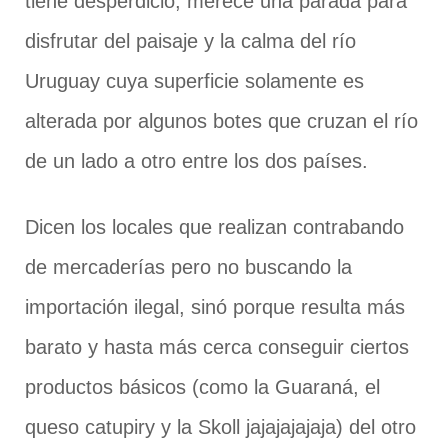
tiene desperdicio, merece una parada para
disfrutar del paisaje y la calma del río
Uruguay cuya superficie solamente es
alterada por algunos botes que cruzan el río
de un lado a otro entre los dos países.
Dicen los locales que realizan contrabando
de mercaderías pero no buscando la
importación ilegal, sinó porque resulta más
barato y hasta más cerca conseguir ciertos
productos básicos (como la Guaraná, el
queso catupiry y la Skoll jajajajajaja) del otro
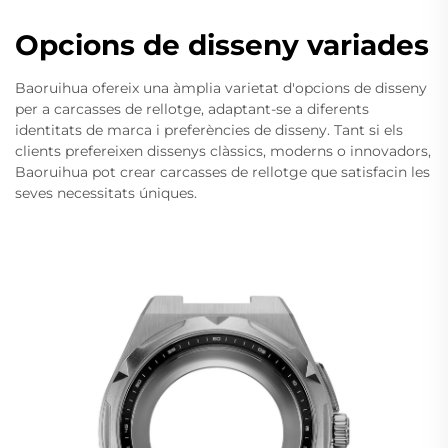
Opcions de disseny variades
Baoruihua ofereix una àmplia varietat d'opcions de disseny
per a carcasses de rellotge, adaptant-se a diferents
identitats de marca i preferències de disseny. Tant si els
clients prefereixen dissenys clàssics, moderns o innovadors,
Baoruihua pot crear carcasses de rellotge que satisfacin les
seves necessitats úniques.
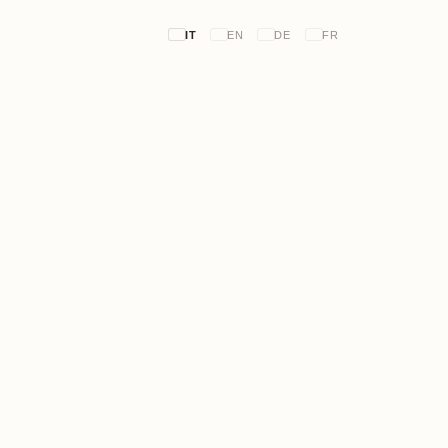
IT
EN
DE
FR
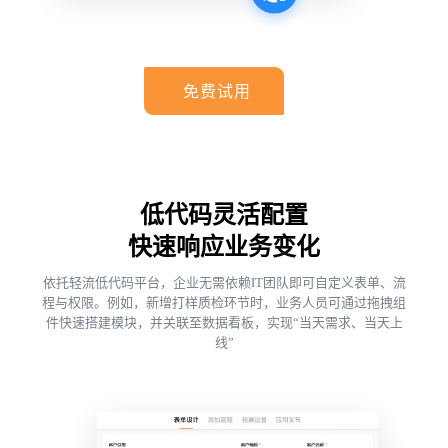
免费试用
低代码灵活配置
快速响应业务变化
依托轻流低代码平台，企业无需依赖IT团队即可自定义表单、流
程与权限。例如，新增打样质检环节时，业务人员可通过拖拽组
件快速搭建模块，并关联至数据看板，实现“当天需求、当天上
线”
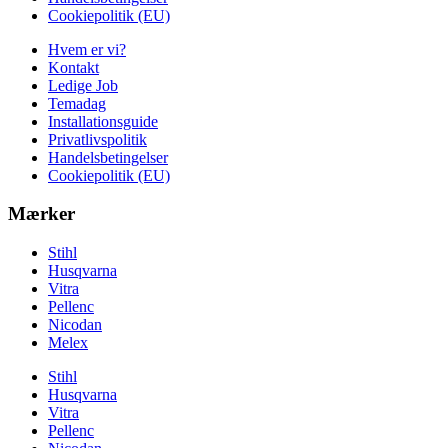
Cookiepolitik (EU)
Hvem er vi?
Kontakt
Ledige Job
Temadag
Installationsguide
Privatlivspolitik
Handelsbetingelser
Cookiepolitik (EU)
Mærker
Stihl
Husqvarna
Vitra
Pellenc
Nicodan
Melex
Stihl
Husqvarna
Vitra
Pellenc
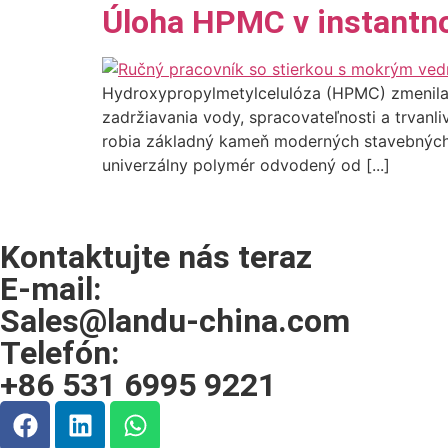
Úloha HPMC v instant
Hydroxypropylmetylcelulóza (HPMC) zmenila
zadržiavania vody, spracovateľnosti a trvanl
robia základný kameň moderných stavebných
univerzálny polymér odvodený od [...]
Kontaktujte nás teraz
E-mail:
Sales@landu-china.com
Telefón:
+86 531 6995 9221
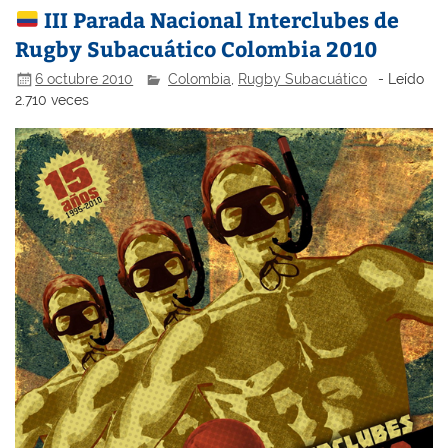
III Parada Nacional Interclubes de
Rugby Subacuático Colombia 2010
6 octubre 2010
Colombia
,
Rugby Subacuático
- Leído
2.710 veces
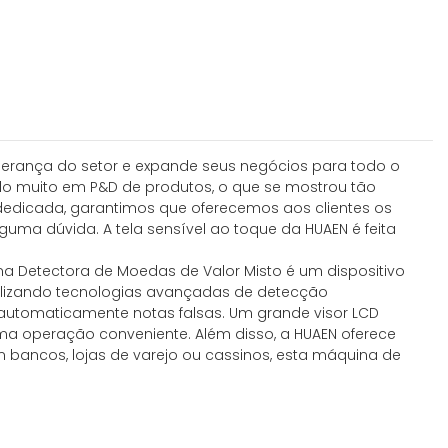
erança do setor e expande seus negócios para todo o
do muito em P&D de produtos, o que se mostrou tão
edicada, garantimos que oferecemos aos clientes os
guma dúvida. A tela sensível ao toque da HUAEN é feita
a Detectora de Moedas de Valor Misto é um dispositivo
tilizando tecnologias avançadas de detecção
o automaticamente notas falsas. Um grande visor LCD
a operação conveniente. Além disso, a HUAEN oferece
bancos, lojas de varejo ou cassinos, esta máquina de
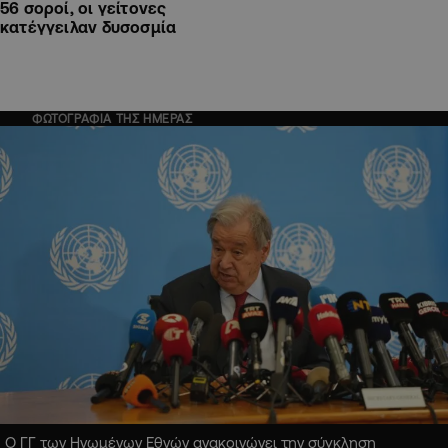
56 σοροί, οι γείτονες
κατέγγειλαν δυσοσμία
ΦΩΤΟΓΡΑΦΙΑ ΤΗΣ ΗΜΕΡΑΣ
Ο ΓΓ των Ηνωμένων Εθνών ανακοινώνει την σύγκληση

..............................

Task brief:
Extract each line in the entries above that contains the word "Rugby".

Task answer:
Rugby Subacuático Colombia 2010
Rugby Subacuático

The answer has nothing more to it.